2. You’ll have a reasonable basis to limit the scope of preservation and production. Key custodians will tell you exactly — I mean to the day — when issues arose by dates. Several witnesses I’ve interviewed often go back and look at their emails during the interview to see when they got involved, and at what time their roles/responsibilities changed. You want to have a focused preservation and production period no matter which side of the v. you are on — so let the custodians give you a valid basis to argue for that narrow time window at the meet and confer, initial scheduling conference, in a letter, etc. Even for plaintiffs, a focused preservation and production window lets you focus on what is important. You have to make educated decisions and let go of the notion that you need that overbroad range. If you ask the right questions, you have the ability to argue for reasonable limits with the judge as well.
3. You can save time and money by learning which data to focus on first, and which data to collect, but not to sift through just yet. In a recent matter, we collected more than 350 GB of data from 12 custodians, and much of it was high quality image files. By understanding that the focus of the case was on the image files and not on the email and attachments unless the matter survived the MTD, we saved tens of thousands of dollars by not filtering through that data.

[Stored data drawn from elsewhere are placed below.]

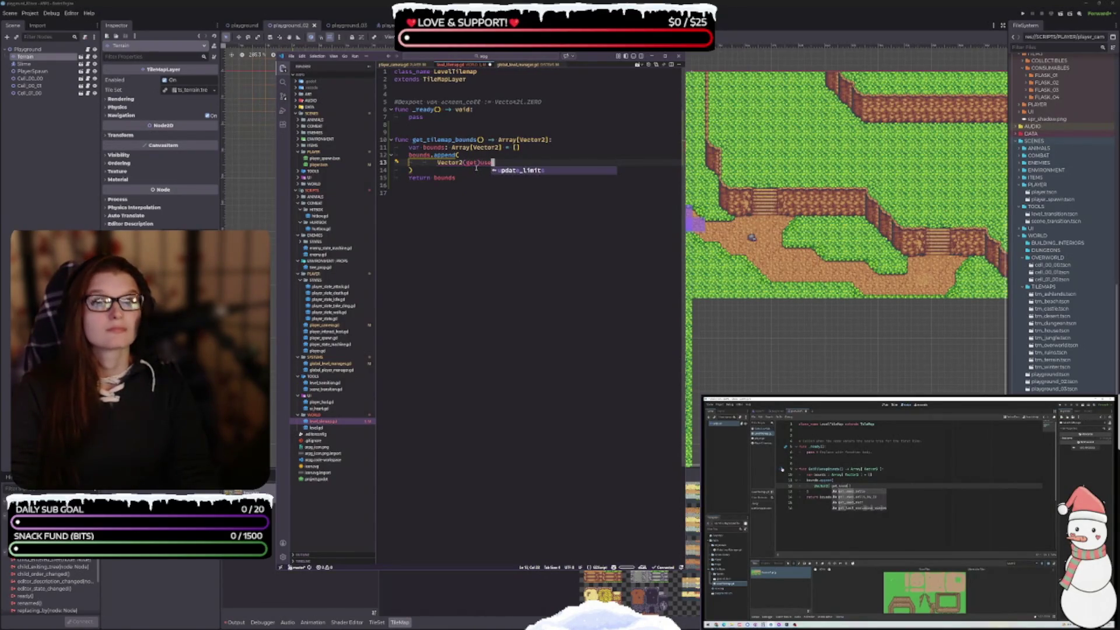
key("BackSpace")
key("BackSpace")
key("BackSpace")
type("_use")
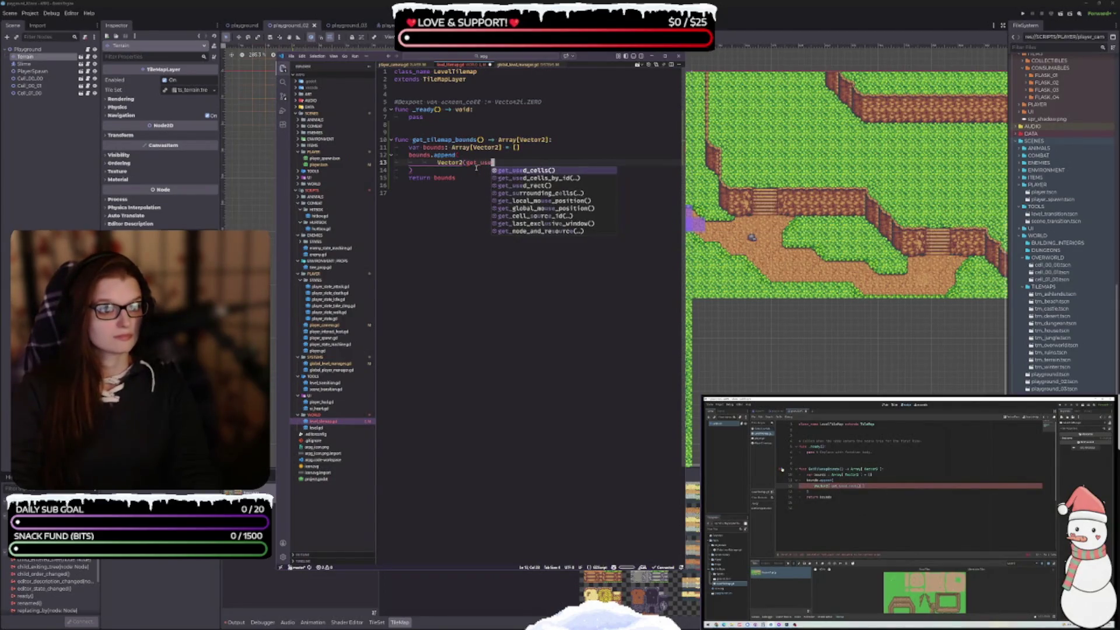
key("Down")
key("Down")
key("Return")
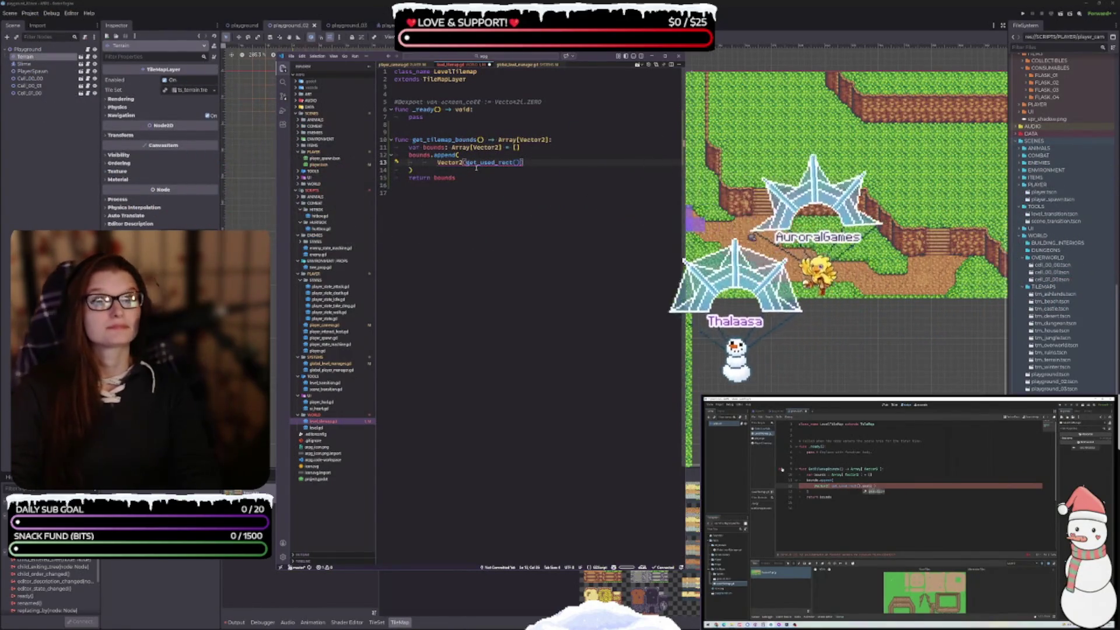
type(".pos")
key("Return")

4. You have a better sense of how this witness fits into the picture, what elements of each theory of the claim they will provide evidence on, and who you need to talk to next. I ask open ended questions at my interviews — what was your role? What were your responsibilities? Timeframes? Who were the key people on this project with you? How did you communicate with internal folks? Who were they? External folks? Who were they? One of the biggest issues in ESI is dealing with third parties and preservation. How do you know what they have to tell them what to preserve in a letter? Ask your witnesses, they know. They have spent months and usually years working with the other side, and they know them and their business practices. ASK.
5. You’ll find the puzzle pieces faster. We’ve talked about the puzzle pieces. As a discovery strategist, my job is to sift through all of the pieces to find the ones for just my puzzle and then put them together, gift wrapped, for trial counsel. Your witnesses have the puzzle pieces. You can talk to them, test out the other side’s theories and see what they think. In an employment matter recently, I explained some allegations of the complaint on a discrimination claim to the witness and asked what he thought. The witness told me he couldn’t believe it, that he knew that wasn’t true, and when asked, proceeded to point me to the exact email I needed to refute that specific claim. Puzzle piece — check.
Change your thinking about your custodian interviews. I can’t stress this enough — discovery is a balance between furthering the goals for the case, identifying where the high dollar claims are, and seeing what the data tells you. Talk to your witnesses and hear what they are telling you. If you are conducting a “What do you have” custodian interview, you’ll miss that balance.
This article first appeared on Above the Law.